Lennox International stock price target lowered to $560 by UBS on weak demand

Published 27/10/2025, 15:34
Lennox International stock price target lowered to $560 by UBS on weak demand

Investing.com - UBS lowered its price target on Lennox International (NYSE:LII) to $560 from $610 while maintaining a Neutral rating on Monday. The stock, currently trading at $504.32, sits near its 52-week low of $500.10, despite maintaining strong fundamentals with an overall "GOOD" financial health score according to InvestingPro analysis.

The firm cited a weaker-than-expected near-term demand outlook and headwinds to free cash flow as reasons for the adjustment. UBS has cut earnings estimates for Lennox’s core business by 4-5%, accounting for lower residential volumes in the fourth quarter of 2025 and first quarter of 2026. This aligns with broader analyst sentiment, as InvestingPro data shows 13 analysts have recently revised their earnings expectations downward. Despite these challenges, the company maintains a strong dividend track record, having raised payouts for 15 consecutive years.

The analyst report noted that channel inventory destocking is expected to persist into the second quarter of 2026, creating continued pressure on the HVAC manufacturer’s performance.

Partially offsetting these negative factors is the inclusion of the NSI HVAC acquisition in UBS’s calculations, along with future share repurchases. The firm now models $250 million in buybacks spread over 2026.

UBS indicated it continues to seek a more attractive entry point for the stock, waiting for improvement in the housing and homeowner purchase environment, while acknowledging Lennox should be well-positioned for market recovery due to its capacity expansion and distribution investments.

In other recent news, Lennox International reported its third-quarter 2025 earnings, surpassing analysts’ expectations with an adjusted earnings per share (EPS) of $6.98, slightly above the forecasted $6.93. However, the company’s revenue did not meet predictions, totaling $1.43 billion compared to the expected $1.5 billion. Goldman Sachs responded to the earnings report by lowering its price target for Lennox to $615, citing weaker-than-anticipated sales and margins in the Home Comfort Solutions division, although it maintained a Buy rating.
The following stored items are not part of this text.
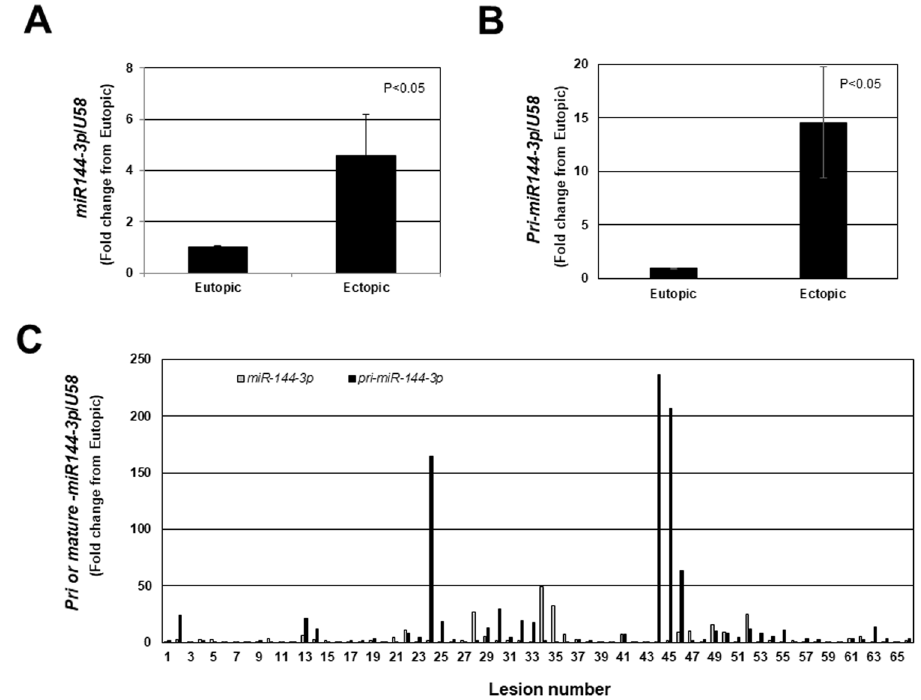
Figure 1. Mature miR-144-3p and pri- miR-144-3p average and individual lesion expression in human endometriotic lesion tissue. Matched endometriotic lesion and corresponding eutopic endometrial tissue was processed for RNA isolation and miR-144-3p ( A ) and pri-miR-144-3p ( B ) expression was determined by qRT- PCR as described under “Materials and Methods”. All data are displayed as the mean ± the standard error of the mean (SEM) and p-values are indicated for each assessment for eutopic endometrial samples. ( C ) Ratio (fold change from eutopic tissue expression) of mature miR-144-3p and pri- miR-144-3p in each individual lesion (N = 66). Data did not pass normality testing and were therefore analyzed using the non-parametric Mann- Whitney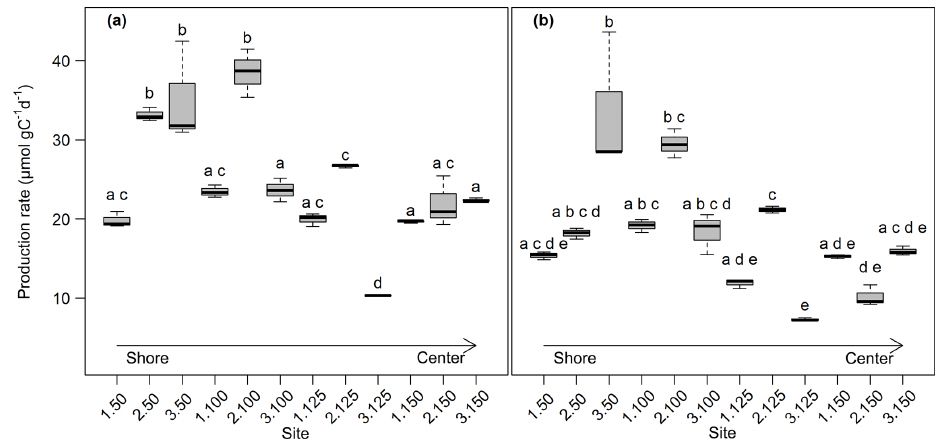
Figure 3. CO 2 (a) and CH 4 (b) production rates at 0–5cm sediment depth ( n = 3). Production rates were calculated from the linear regression of concentration increase over time. Bold lines are the median, boxes show the 25 and 75 percentile, and whiskers indicate minima and maxima within 1.5 times the interquartile range. Identical lowercase letters indicate production rates that were not significantly different (i.e., p> 0 . 05) from each other.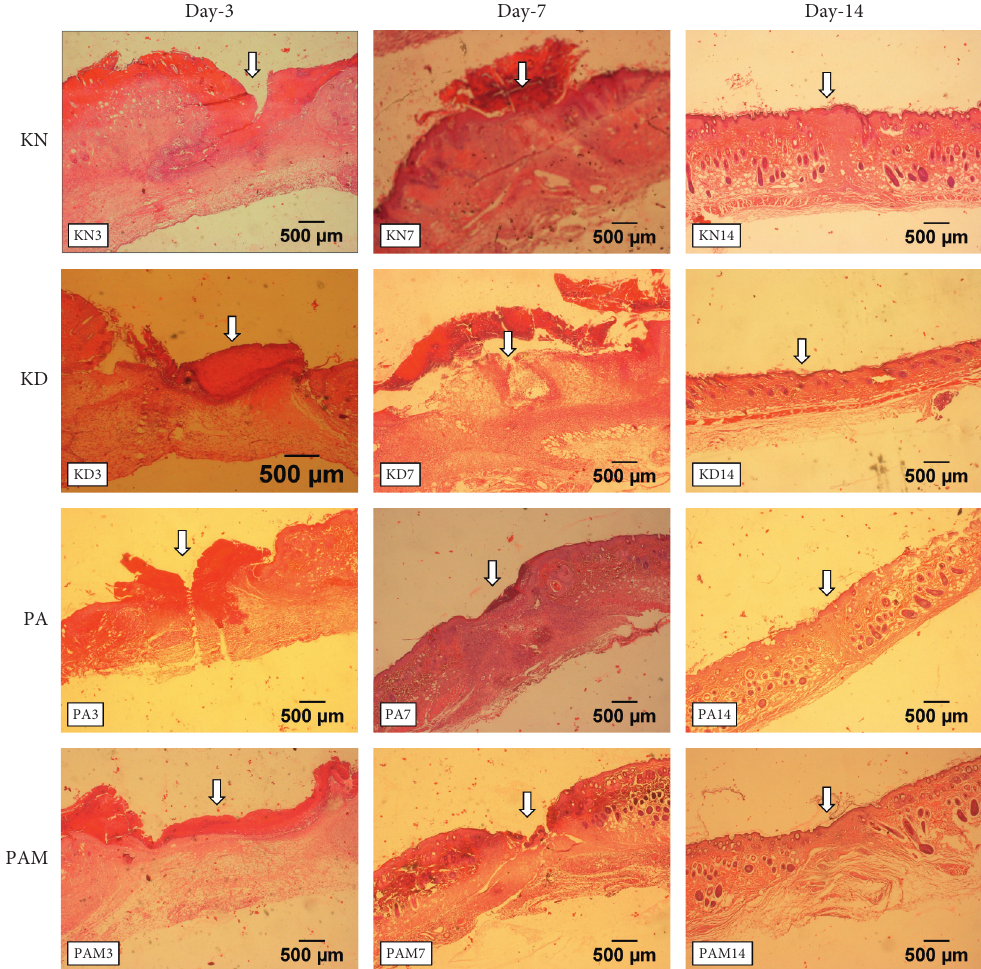
Figure 2: Histology of the wound healing site (pointed by white arrows). KN: normal control, KD: diabetic control, PA: S. duplicatum extract treatment, and PAM: the combination of S. duplicatum and G. mangostana extract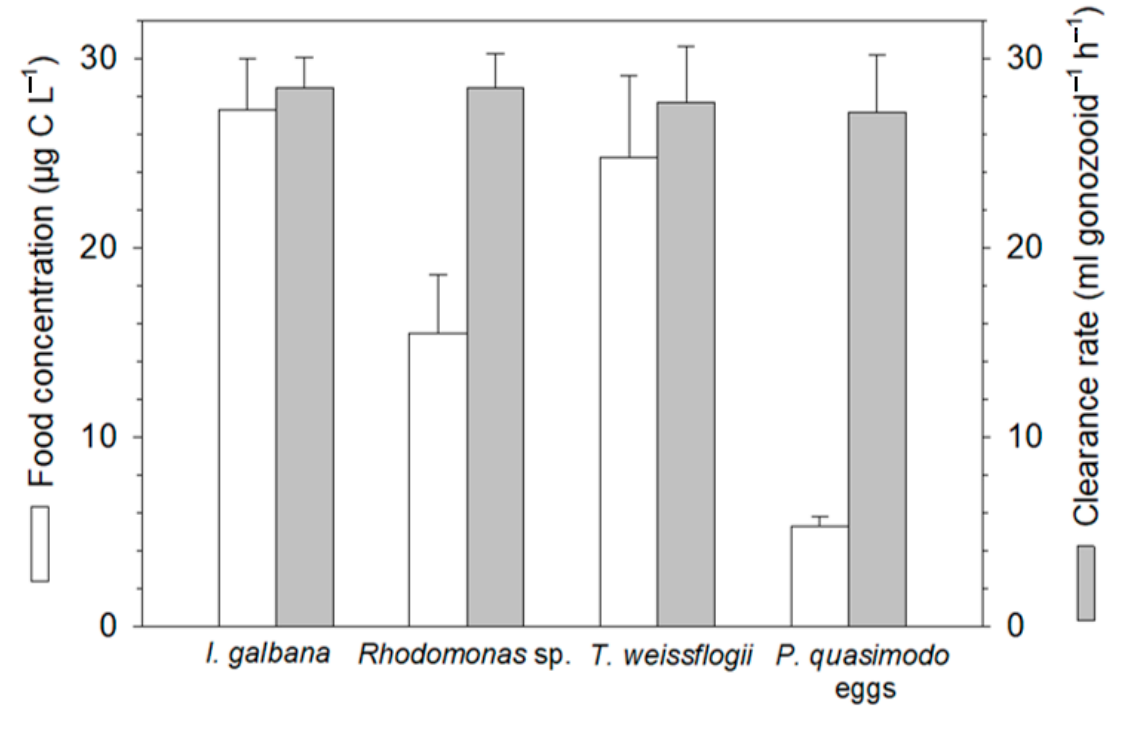
Figure 1. Dolioletta gegenbauri. Clearance rates of gonozooids of 6–7 mm length simultaneously offered eggs of Paracalanus quasimodo and cells of the three phytoplankton taxa ( Isochrysis galbana, Rhodomonas sp ., and Thalassiosira weissflogii ) at 20 °C.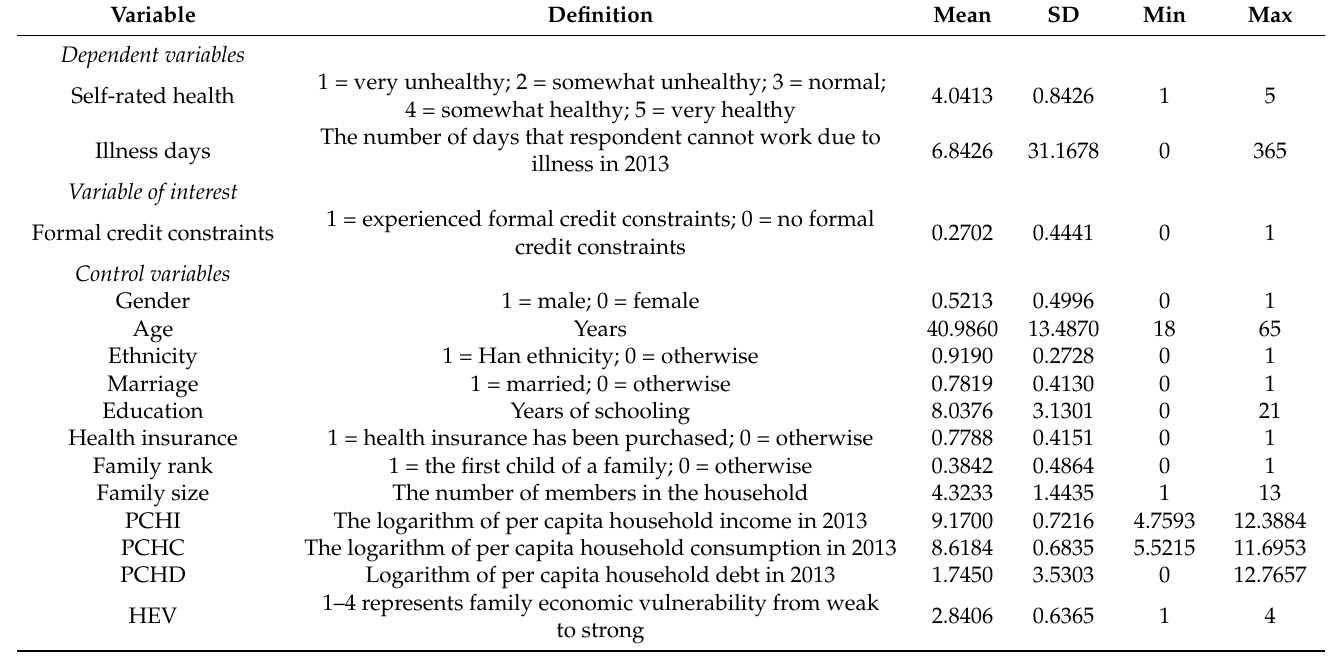
Table 1. Definition of variables and descriptive statistics ( n = 21,991).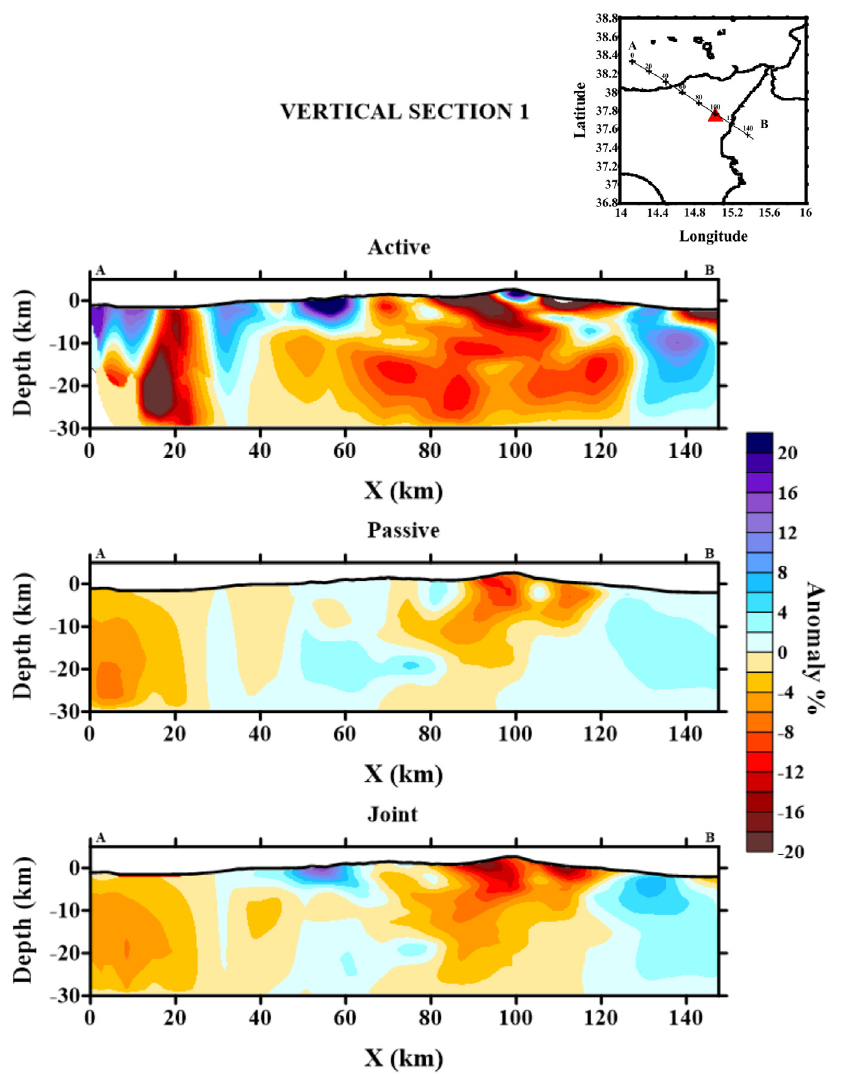
Figure 9. Vertical section of the real data inversion of the TOMO-ETNA dataset using a 6-km-spacing grid: active dataset (upper frame); pas- sive dataset (middle frame) and joint dataset (lower frame). Red triangle shows the location of Mt.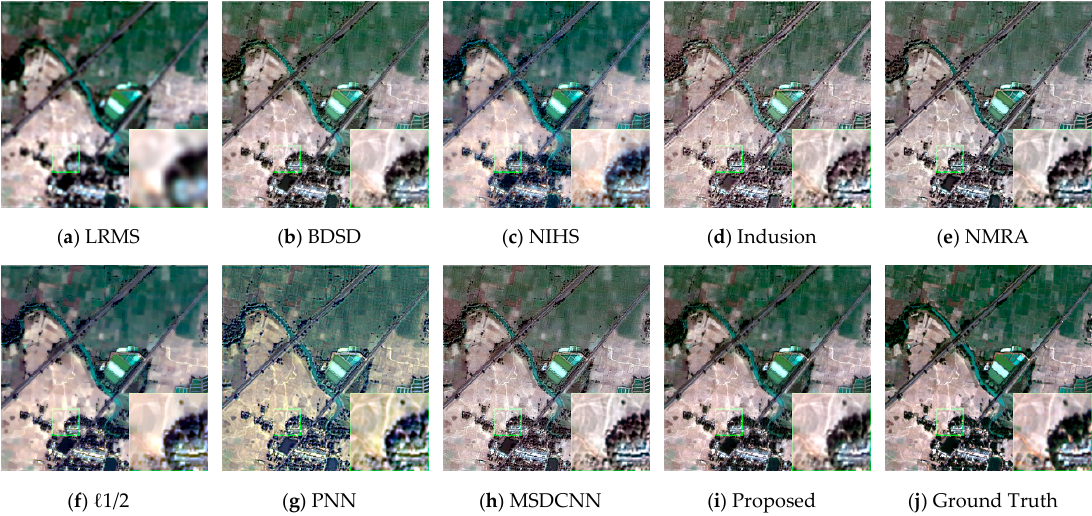
Figure 10. Results of the reduced scale experiment on an area extracted from a QuickBird image. ( a ) LRMS; ( b ) BDSD; ( c ) NIHS; ( d ) Indusion; ( e ) NMRA; ( f ) ℓ 1/2; ( g ) PNN; ( h ) MSDCNN; ( i ) Proposed; ( j ) Ground Truth.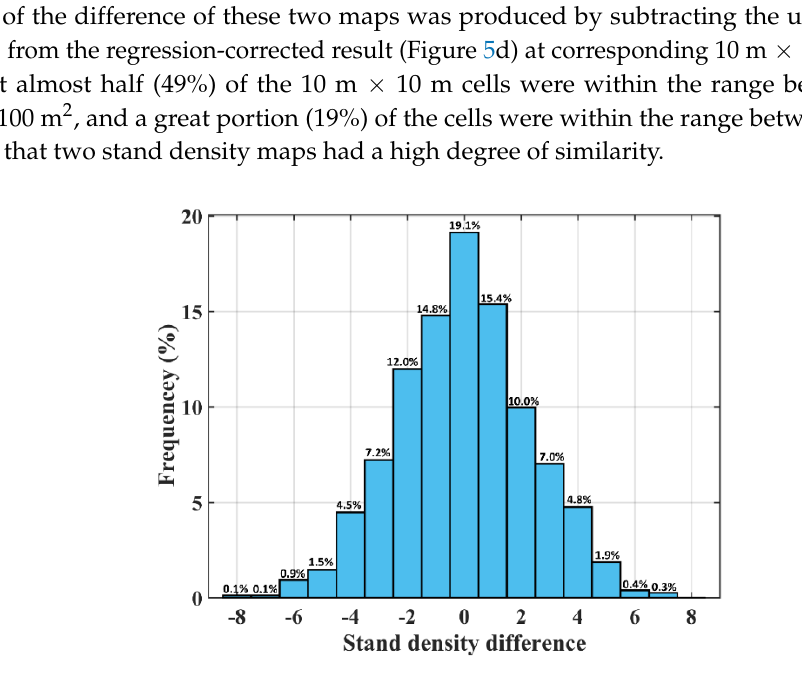
Figure 6. Frequency distribution histogram of the difference in stand density; subtract Figure 5c from Figure 5d.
KeyBanc Capital Markets reiterated its Sector Weight rating on Lennox, highlighting ongoing inventory challenges in the residential segment that could extend to 2026.

William Blair, on the other hand, maintained an Outperform rating on the stock despite an 8% decline, noting that inventory levels may not normalize until the second quarter of 2026. This has led to downward revisions of earnings per share expectations for the fourth quarter of 2025 and the first half of 2026. These recent developments reflect varied analyst perspectives on Lennox’s future performance amid current market conditions.